| TASK BRIEF |
Please copy every record below exactly and leave out the pictures.

(Edit difference data)
━━━━

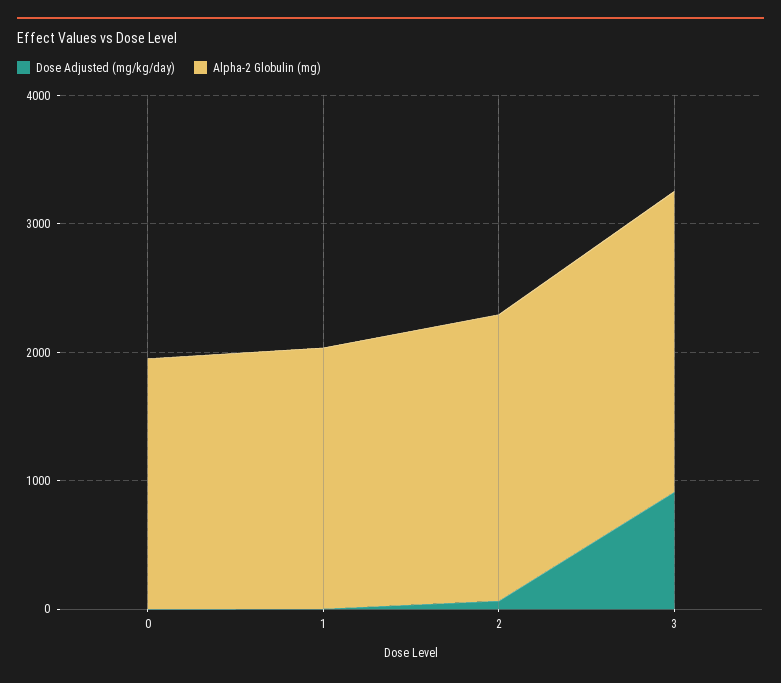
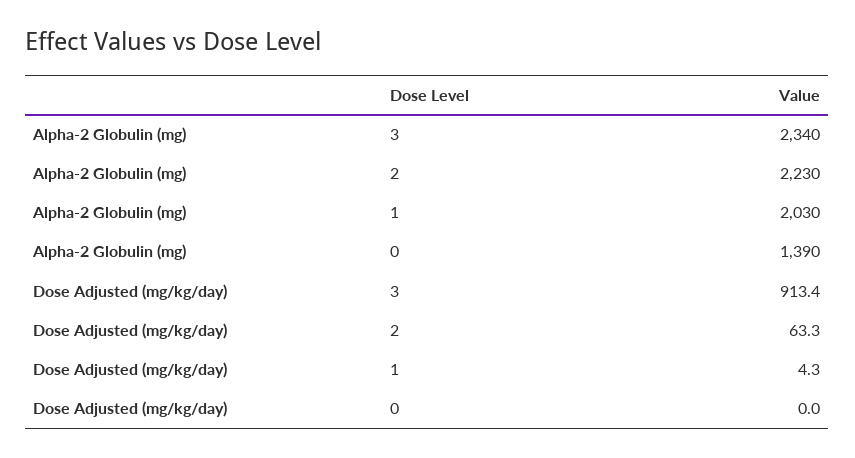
  {
    "Dose Adjusted (mg/kg/day)": {
      "0": 0,
      "1": 4.3,
      "2": 63.3,
      "3": 913.4
    },
    "Alpha-2 Globulin (mg)": {
-     "0": 2000,
+     "0": 1390,
      "1": 2030,
      "2": 2230,
      "3": 2340
    }
  }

━━━━

| RESPONSE |
  {
    "Dose Adjusted (mg/kg/day)": {
      "0": 0,
      "1": 4.3,
      "2": 63.3,
      "3": 913.4
    },
    "Alpha-2 Globulin (mg)": {
-     "0": 2000,
+     "0": 1390,
      "1": 2030,
      "2": 2230,
      "3": 2340
    }
  }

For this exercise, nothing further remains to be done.